**Teks Bacaan**
Menuju konten utama

Munas Golkar 2019 Mengulang 'Pertarungan' Jokowi-JK di 2016?

Munas Golkar 2019 barangkali akan jadi pengulangan 'pertarungan' antara Joko Widodo dan Jusuf Kalla. Mereka punya jagoan masing-masing.

Munas Golkar 2019 Mengulang 'Pertarungan' Jokowi-JK di 2016?
Ketua Umum Partai Golkar Airlangga Hartarto, Ketua DPR Bambang Soesatyo, Wakil Ketua MPR Mahyudin, Ketua Fraksi Golkar DPR Melchias Marcus Mekeng dan Sekjen Partai Golkar Lodewijk Freidrich melambaikan tangan bersama seusai menggelar konferensi pers di Kompleks Parlemen, Senayan, Jakarta, Kamis (20/9/2018). ANTARA FOTO/Dhemas Reviyanto

tirto.id - Nama Joko Widodo dan Jusuf Kalla mencuat di tengah rencana Musyawarah Nasional (Munas) Golkar yang sedianya digelar akhir tahun nanti. Restu dan dukungan keduanya diperebutkan kandidat ketua umum.

Sejauh ini memang tak ada sikap resmi dari Presiden dan Wakil Presiden RI ini. Tapi indikasi bahwa mereka memang mendukung calon tertentu--dengan motivasinya masing-masing--itu ada. Dan calon yang mereka jagokan bisa jadi tidak sama.

Jika begitu, Munas Golkar akan mengulang Musyawarah Nasional Luar Biasa (Munaslub) Golkar yang digelar di Bali, Mei 2016.

**Data Mentah**
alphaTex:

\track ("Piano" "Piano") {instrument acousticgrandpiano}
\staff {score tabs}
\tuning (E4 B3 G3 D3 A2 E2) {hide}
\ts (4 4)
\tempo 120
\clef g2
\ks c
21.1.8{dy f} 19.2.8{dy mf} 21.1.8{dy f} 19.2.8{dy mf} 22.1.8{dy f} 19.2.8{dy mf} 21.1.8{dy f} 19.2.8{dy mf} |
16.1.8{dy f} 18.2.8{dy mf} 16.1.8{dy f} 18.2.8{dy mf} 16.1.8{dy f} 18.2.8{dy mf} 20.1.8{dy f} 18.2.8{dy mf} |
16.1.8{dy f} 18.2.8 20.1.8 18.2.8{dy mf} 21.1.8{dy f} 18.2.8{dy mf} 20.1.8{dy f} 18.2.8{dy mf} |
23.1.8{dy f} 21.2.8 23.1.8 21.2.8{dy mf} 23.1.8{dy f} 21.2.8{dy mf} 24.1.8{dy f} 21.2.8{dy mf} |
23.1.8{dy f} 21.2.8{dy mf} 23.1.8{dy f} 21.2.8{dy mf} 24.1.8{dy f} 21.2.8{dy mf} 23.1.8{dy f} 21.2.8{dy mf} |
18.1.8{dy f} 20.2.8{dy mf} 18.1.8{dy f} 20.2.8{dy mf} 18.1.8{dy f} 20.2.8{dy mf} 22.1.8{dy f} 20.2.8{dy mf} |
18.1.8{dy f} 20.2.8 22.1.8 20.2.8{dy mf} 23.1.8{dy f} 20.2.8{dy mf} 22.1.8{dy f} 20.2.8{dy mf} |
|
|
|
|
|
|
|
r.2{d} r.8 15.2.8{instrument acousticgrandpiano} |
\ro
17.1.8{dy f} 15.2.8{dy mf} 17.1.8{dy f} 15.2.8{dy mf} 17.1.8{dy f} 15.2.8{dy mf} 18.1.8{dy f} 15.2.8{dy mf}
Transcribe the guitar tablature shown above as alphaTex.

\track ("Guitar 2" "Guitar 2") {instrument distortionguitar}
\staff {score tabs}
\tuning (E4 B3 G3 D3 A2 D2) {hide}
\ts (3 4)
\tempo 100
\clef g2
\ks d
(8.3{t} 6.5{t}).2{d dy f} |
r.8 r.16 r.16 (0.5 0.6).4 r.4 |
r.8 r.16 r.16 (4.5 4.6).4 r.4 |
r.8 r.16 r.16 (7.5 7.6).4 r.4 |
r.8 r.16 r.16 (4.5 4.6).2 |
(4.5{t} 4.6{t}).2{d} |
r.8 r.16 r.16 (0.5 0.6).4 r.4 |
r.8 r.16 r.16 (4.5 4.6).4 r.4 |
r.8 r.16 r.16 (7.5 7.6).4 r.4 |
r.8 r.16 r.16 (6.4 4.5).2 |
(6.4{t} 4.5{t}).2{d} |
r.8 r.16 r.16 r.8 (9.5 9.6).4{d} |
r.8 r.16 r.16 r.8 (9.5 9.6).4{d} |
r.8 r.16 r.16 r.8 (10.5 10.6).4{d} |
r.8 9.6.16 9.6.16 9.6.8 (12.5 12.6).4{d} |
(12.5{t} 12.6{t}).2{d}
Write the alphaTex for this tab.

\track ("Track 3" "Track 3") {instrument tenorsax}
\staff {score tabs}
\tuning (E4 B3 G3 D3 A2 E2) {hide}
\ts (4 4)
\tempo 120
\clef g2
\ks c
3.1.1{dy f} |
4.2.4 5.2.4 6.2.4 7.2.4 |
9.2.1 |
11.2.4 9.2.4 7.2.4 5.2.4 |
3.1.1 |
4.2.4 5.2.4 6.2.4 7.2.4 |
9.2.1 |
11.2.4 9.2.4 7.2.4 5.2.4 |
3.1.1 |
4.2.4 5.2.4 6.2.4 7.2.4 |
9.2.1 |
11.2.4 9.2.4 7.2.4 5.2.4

**Tugas Anda**
Tolong cetak kembali seluruh teks tentang Munas Golkar 2019 tanpa mengubah satu kata pun. Entri-entri di atas tidak ada hubungannya dengan teks tentang Munas Golkar 2019.

**Jawaban Latihan**
Menuju konten utama

Munas Golkar 2019 Mengulang 'Pertarungan' Jokowi-JK di 2016?

Munas Golkar 2019 barangkali akan jadi pengulangan 'pertarungan' antara Joko Widodo dan Jusuf Kalla. Mereka punya jagoan masing-masing.

Munas Golkar 2019 Mengulang 'Pertarungan' Jokowi-JK di 2016?
Ketua Umum Partai Golkar Airlangga Hartarto, Ketua DPR Bambang Soesatyo, Wakil Ketua MPR Mahyudin, Ketua Fraksi Golkar DPR Melchias Marcus Mekeng dan Sekjen Partai Golkar Lodewijk Freidrich melambaikan tangan bersama seusai menggelar konferensi pers di Kompleks Parlemen, Senayan, Jakarta, Kamis (20/9/2018). ANTARA FOTO/Dhemas Reviyanto

tirto.id - Nama Joko Widodo dan Jusuf Kalla mencuat di tengah rencana Musyawarah Nasional (Munas) Golkar yang sedianya digelar akhir tahun nanti. Restu dan dukungan keduanya diperebutkan kandidat ketua umum.

Sejauh ini memang tak ada sikap resmi dari Presiden dan Wakil Presiden RI ini. Tapi indikasi bahwa mereka memang mendukung calon tertentu--dengan motivasinya masing-masing--itu ada. Dan calon yang mereka jagokan bisa jadi tidak sama.

Jika begitu, Munas Golkar akan mengulang Musyawarah Nasional Luar Biasa (Munaslub) Golkar yang digelar di Bali, Mei 2016.